No texto sobre visitas virtuais na UTI, qual é a prioridade atual dos hospitais?

Texto apresentado:
::::
Os hospitais Albert Einstein e Sírio-Libanês, de São Paulo, estudam implantar visitas virtuais na UTI para pacientes de covid-19, mas a prioridade atual é a emissão de um boletim diário sobre o quadro clínico de doentes críticos e o que é esperado para as próximas horas.
– O que os familiares querem é informação. A queixa que a gente mais teve até agora foi: "o meu familiar está aí e a gente não tem notícia". Se alguém disser "eu quero ver como ele está", a gente está preparado para fazer visita virtual – diz Ana Merzel Kernkraut, coordenadora do serviço de psicologia do Einstein.
Segundo ela, o hospital também está estudando novas formas de comunicar a família em caso de morte do paciente. O Einstein colocou à disposição de familiares e pacientes o serviço de psicologia virtual. O Sírio-Libanês avalia alternativas de possibilitar visitas virtuais na UTI mediadas por uma psicóloga, inclusive com o uso de robôs, mas isso ainda está sendo estudado pelos setor jurídico do hospital.
::::
(Tarefas de resposta curta sobre gráficos)

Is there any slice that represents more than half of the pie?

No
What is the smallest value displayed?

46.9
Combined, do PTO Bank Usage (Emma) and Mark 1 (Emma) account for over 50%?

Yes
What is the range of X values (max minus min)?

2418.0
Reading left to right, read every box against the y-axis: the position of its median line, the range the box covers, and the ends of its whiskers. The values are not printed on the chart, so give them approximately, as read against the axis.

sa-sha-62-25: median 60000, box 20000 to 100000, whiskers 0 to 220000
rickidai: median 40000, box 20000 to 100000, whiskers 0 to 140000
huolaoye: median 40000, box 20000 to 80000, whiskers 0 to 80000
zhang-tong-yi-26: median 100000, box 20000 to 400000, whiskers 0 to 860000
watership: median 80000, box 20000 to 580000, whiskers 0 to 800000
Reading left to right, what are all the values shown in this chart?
::::
Exercício resolvido: A emissão de um boletim diário sobre o quadro clínico de doentes críticos e o que é esperado para as próximas horas.